Please reproduce the text of every entry below word for word, leaving out the pictures.

(Data supplied Opens)

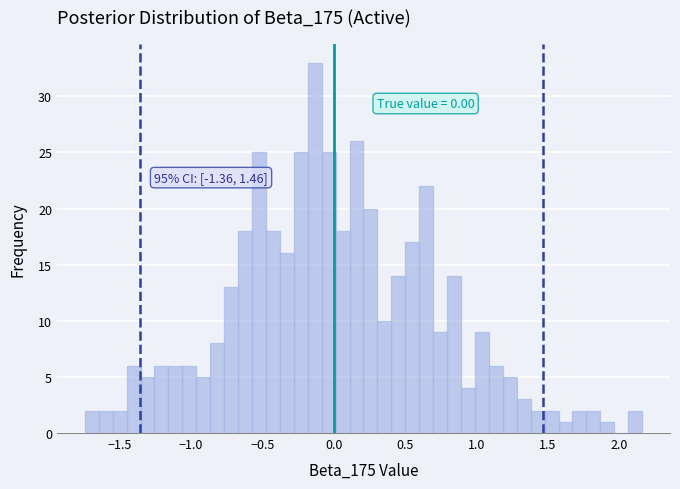

Around what value on the x-axis is the tallest bar? Give the approximate position of its centre, as read against the axis.

-0.15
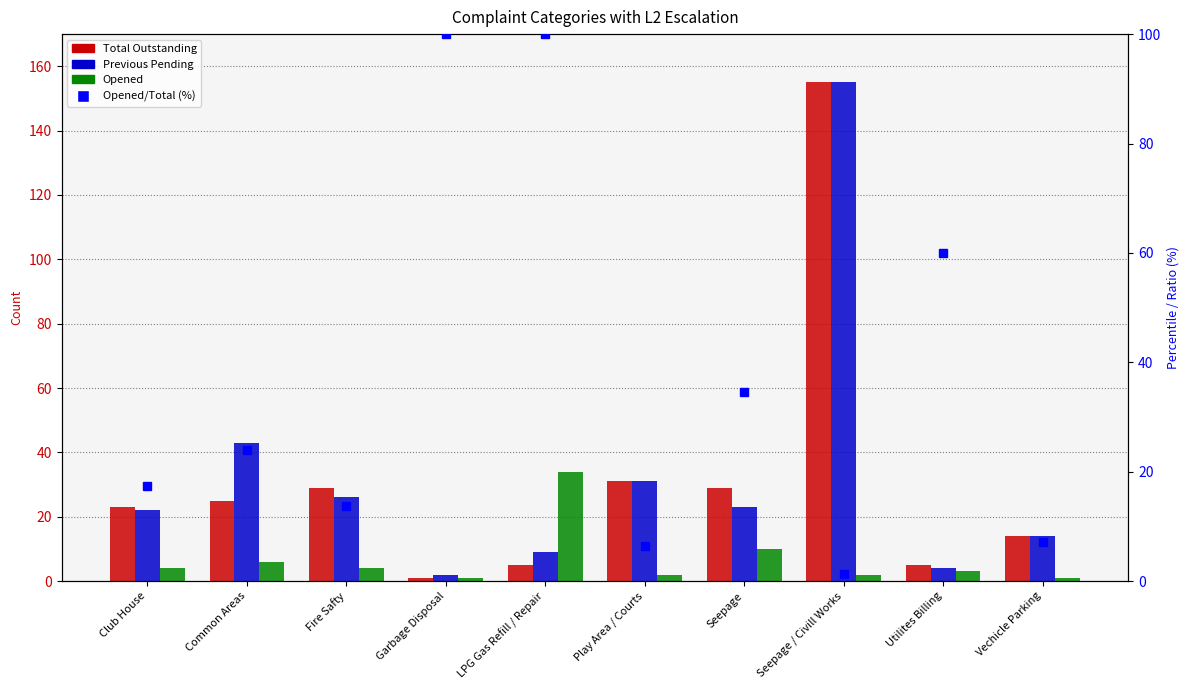

Rank the series at Seepage / Civill Works from lowest to highest value.

Opened/Total (%), Opened, Total Outstanding, Previous Pending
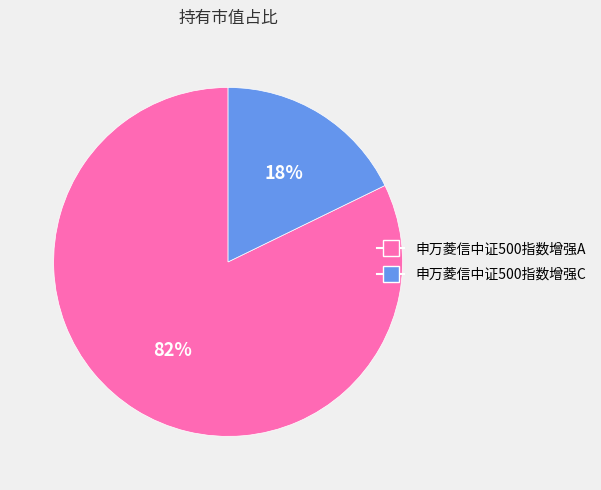

Is the sum of 申万菱信中证500指数增强A and 申万菱信中证500指数增强C greater than half?

Yes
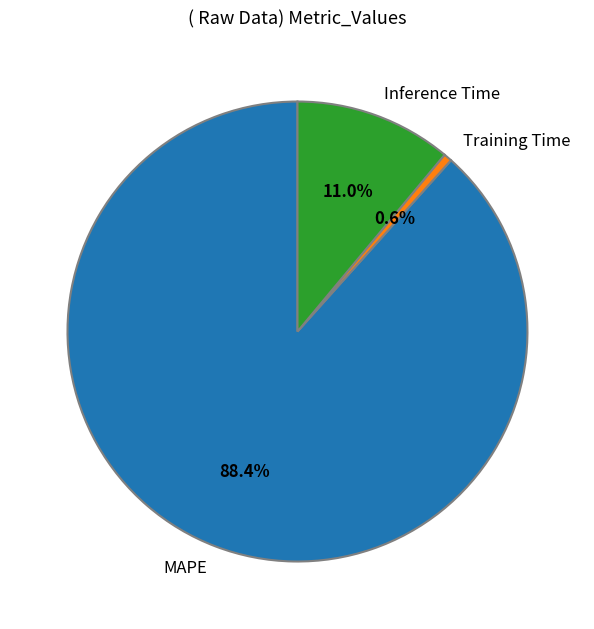

What percentage is NOT represented by MAPE?

11.6%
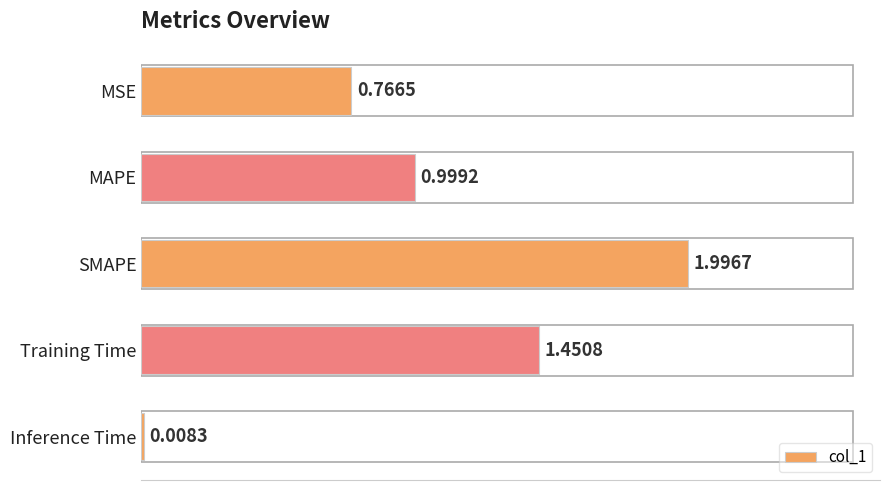

Where is the data nearest to the value 1?

MAPE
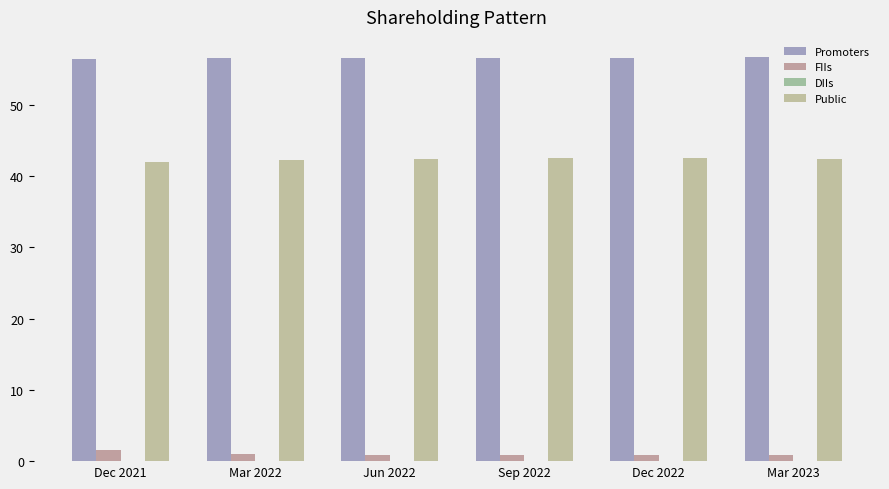

Which series has the widest spread of values?

FIIs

(Data supplied Closes)

*Written answer*:
Around what value on the x-axis is the tallest bar? Give the approximate position of its centre, as read against the axis.

-0.15

Rank the series at Seepage / Civill Works from lowest to highest value.

Opened/Total (%), Opened, Total Outstanding, Previous Pending

Is the sum of 申万菱信中证500指数增强A and 申万菱信中证500指数增强C greater than half?

Yes

What percentage is NOT represented by MAPE?

11.6%

Where is the data nearest to the value 1?

MAPE

Which series has the widest spread of values?

FIIs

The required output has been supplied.